La première étape serait celle d’un édifice à plan centré (voir dans « Glossaire » la page Analyse des plans). Cet édifice doit être comparé aux suivants : la chapelle Palatine d’Aix-la Chapelle, Mettlach (Chapitre Allemagne de ce site), Ottmarsheim (Chapitre Alsace de ce site), Quimperlé (Chapitre Bretagne de ce site), Saint-Bénigne de Dijon ( Chapitre Bourgogne bientôt sur ce site).

La tour octogonale ne serait autre que le noyau central de cet édifice à plan centré.

Tout autour de ce noyau central, une ou plusieurs nefs annulaires auraient été construites ; Il ne s’agirait pas là de « déambulatoires » servant à des pèlerins à circuler autour de reliques. Mais de salles dans lesquelles les visiteurs sont, au contraire « statiques » : ils assistent à un « spectacle ». Et quel serait ce spectacle?. Il s’agirait d’un spectacle que l’on peut voir … à l’Assemblée Nationale. Le bâtiment de l’Assemblée Nationale est un hémicycle. Mais rien n’empêche que son plan soit celui d’un cercle complet. Dans ce bâtiment les députés sont disposés au centre. Et tout autour il y a des spectateurs.

En fait ce n’est pas tout à fait cela concernant l’édifice à plan centré qu’est Aix-la Chapelle.
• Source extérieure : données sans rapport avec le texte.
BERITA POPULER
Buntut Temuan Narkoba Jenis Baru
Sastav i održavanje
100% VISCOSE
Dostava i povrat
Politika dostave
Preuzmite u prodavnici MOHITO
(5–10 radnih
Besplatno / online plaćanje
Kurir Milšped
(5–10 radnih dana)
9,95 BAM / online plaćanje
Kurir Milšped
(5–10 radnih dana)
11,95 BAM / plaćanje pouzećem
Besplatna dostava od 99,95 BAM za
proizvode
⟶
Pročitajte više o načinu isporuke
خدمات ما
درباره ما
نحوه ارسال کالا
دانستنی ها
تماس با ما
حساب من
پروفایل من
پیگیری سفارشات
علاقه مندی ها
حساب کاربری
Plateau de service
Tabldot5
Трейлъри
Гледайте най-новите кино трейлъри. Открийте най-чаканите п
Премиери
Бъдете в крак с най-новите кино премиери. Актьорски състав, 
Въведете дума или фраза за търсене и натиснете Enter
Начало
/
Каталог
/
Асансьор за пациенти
Le roi (Charlemagne) était assis sur un trône dans la galerie du premier étage à l’est de l’édifice. Les « députés « ou comtes devaient être placés dans la même galerie circulaire autour du noyau central et ils devaient s’interpeller entre eux à partir de cette hauteur. Si cette analyse est valable, et par comparaison avec les autres édifices à plan centré, la tour de Charroux pourrait être une salle de parlement (étymologiquement : un endroit où l’on se parle).
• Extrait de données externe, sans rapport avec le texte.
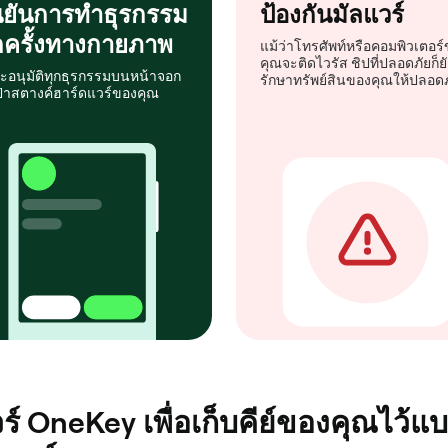
นยันการทำธุรกรรม
ป้องกันมัลแวร์
กครั้งทางกายภาพ
แม้ว่าโทรศัพท์หรือคอมพิวเตอร
คุณจะติดไวรัส ชิปที่ปลอดภัยก็ยั
ะอนุมัติทุกธุรกรรมบนหน้าจอก
รักษาทรัพย์สินของคุณให้ปลอดภ
ป๋าสตางค์ฮาร์ดแวร์ของคุณ
ดแวร์ OneKey เพื่อเก็บคีย์ของคุณไ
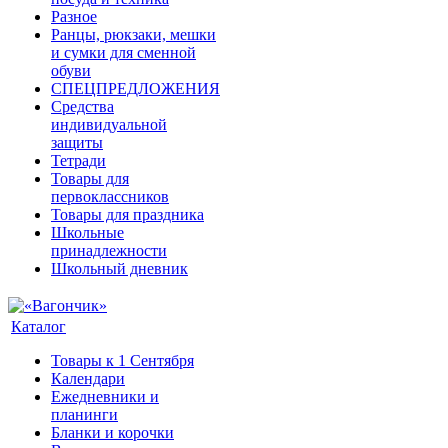
Разное
Ранцы, рюкзаки, мешки
и сумки для сменной
обуви
СПЕЦПРЕДЛОЖЕНИЯ
Средства
индивидуальной
защиты
Тетради
Товары для
первоклассников
Товары для праздника
Школьные
принадлежности
Школьный дневник
Каталог
Товары к 1 Сентября
Календари
Ежедневники и
планинги
Бланки и корочки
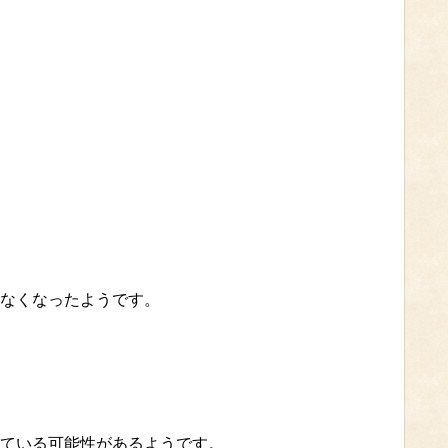
なくなったようです。
ている可能性があるようです。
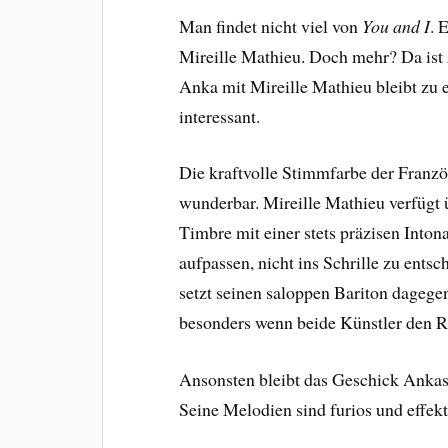
Man findet nicht viel von
You and I
. 
Mireille Mathieu. Doch mehr? Da ist 
Anka mit Mireille Mathieu bleibt zu 
interessant.
Die kraftvolle Stimmfarbe der Franz
wunderbar. Mireille Mathieu verfügt 
Timbre mit einer stets präzisen Into
aufpassen, nicht ins Schrille zu ent
setzt seinen saloppen Bariton dagegen
besonders wenn beide Künstler den Re
Ansonsten bleibt das Geschick Ankas
Seine Melodien sind furios und effektv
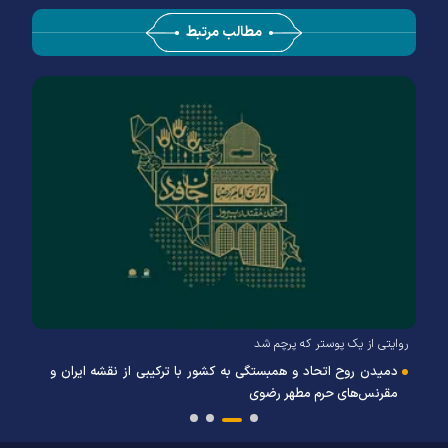
مطالب مرتبط
روایتی از یک پوستر که پرچم شد
دمیدن روح اتحاد و همبستگی به کشور با ترکیبی از نقشه ایران و
مقرنس‌های حرم مطهر رضوی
La date de 783 pourrait être la date de construction du monument. Cependant nous estimons que cette construction pourrait être antérieure à cette date ; la communauté de moines aurait pu être fondée pour assurer la protection spirituelle d’un bâtiment déjà existant. Il est même possible que cette communauté monastique n’ait pas été la première à occuper le site. L’an 750 avec un écart estimé de 150 ans semble le plus approprié.
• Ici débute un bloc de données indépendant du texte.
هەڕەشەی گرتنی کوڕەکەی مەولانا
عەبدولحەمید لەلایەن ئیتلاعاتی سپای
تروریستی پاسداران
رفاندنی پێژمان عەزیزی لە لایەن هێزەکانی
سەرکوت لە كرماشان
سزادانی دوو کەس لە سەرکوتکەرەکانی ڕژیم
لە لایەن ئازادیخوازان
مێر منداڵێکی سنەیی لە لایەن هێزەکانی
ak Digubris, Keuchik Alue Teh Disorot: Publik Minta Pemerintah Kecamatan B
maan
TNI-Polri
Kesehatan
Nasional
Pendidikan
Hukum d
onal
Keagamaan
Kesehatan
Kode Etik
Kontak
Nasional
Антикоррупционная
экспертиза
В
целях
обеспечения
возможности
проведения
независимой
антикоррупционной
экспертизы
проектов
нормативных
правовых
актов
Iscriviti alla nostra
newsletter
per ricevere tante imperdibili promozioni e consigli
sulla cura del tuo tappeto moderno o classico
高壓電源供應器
Par la suite cet ensemble aurait été transformé par l’adjonction d’un transept et d’un chevet (probablement à déambulatoire). Sur l’image 20, concernant la légende
« piliers renforcés pour supporter le toit du chevet », un des piliers pourrait être un pilier de ce déambulatoire. La création du transept a du poser de gros problèmes de construction car les deux structures ne correspondaient pas. Il n’y a pas eu de croisée du transept mais, de part et d’autre du noyau central, au nord et au sud (pour le sud c’est presque certain ; pour le Nord il faudrait effectuer des fouilles) , deux bâtiments sur base carrée analogues è des croisées de transept. Les datations du XIe ou début XIIe siècle pourraient correspondre à cette étape de construction (transept et chevet).